Copy the rows below verbatim, starting at the line containing "Reading left to" and ending at the line containing "Which series has", with both of those lines included. Omit the pictures from your copy.

*Exercise data*.
------------------------

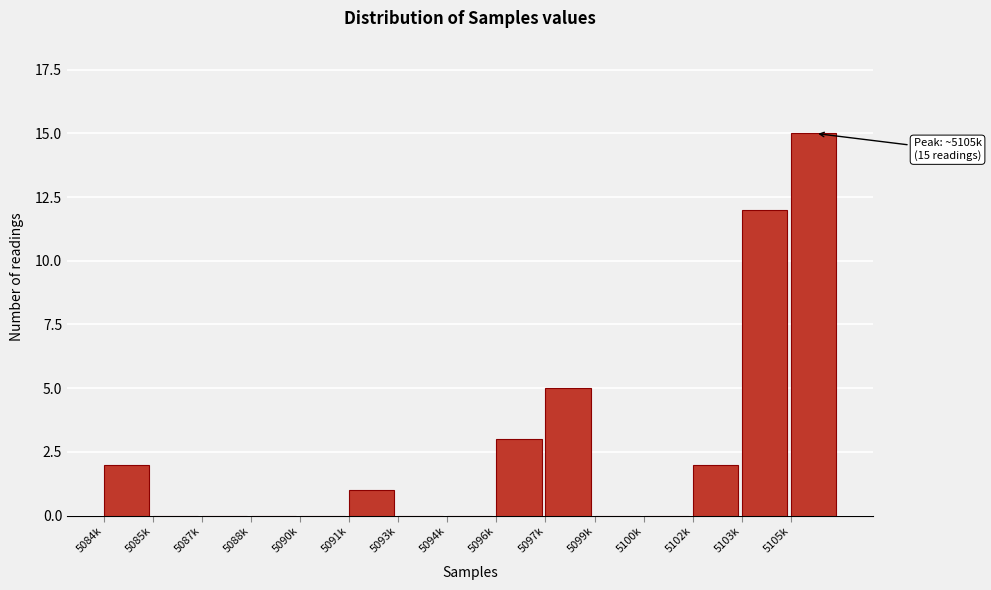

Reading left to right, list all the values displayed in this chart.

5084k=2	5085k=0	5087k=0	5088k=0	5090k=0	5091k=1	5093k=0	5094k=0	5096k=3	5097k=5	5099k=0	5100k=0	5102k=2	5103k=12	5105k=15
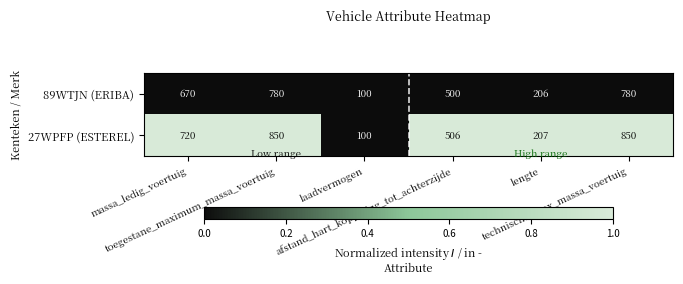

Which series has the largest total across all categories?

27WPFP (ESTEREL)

------------------------

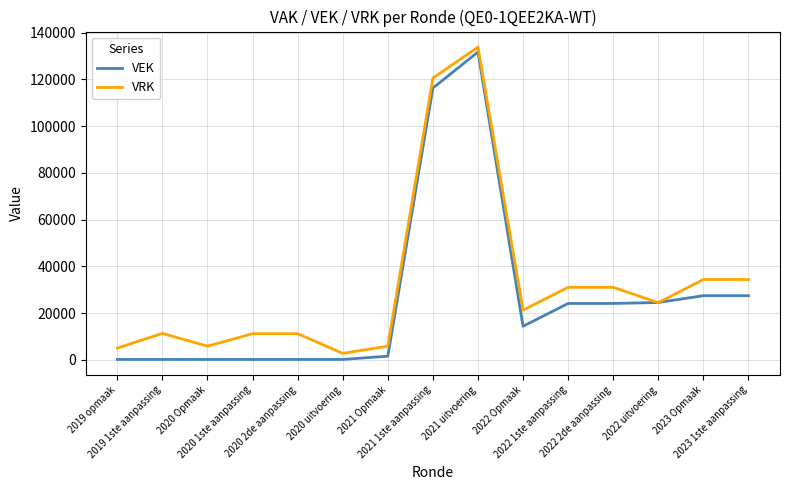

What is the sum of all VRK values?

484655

------------------------

*Expected answer*.
Reading left to right, list all the values displayed in this chart.

5084k=2	5085k=0	5087k=0	5088k=0	5090k=0	5091k=1	5093k=0	5094k=0	5096k=3	5097k=5	5099k=0	5100k=0	5102k=2	5103k=12	5105k=15

Which series has the largest total across all categories?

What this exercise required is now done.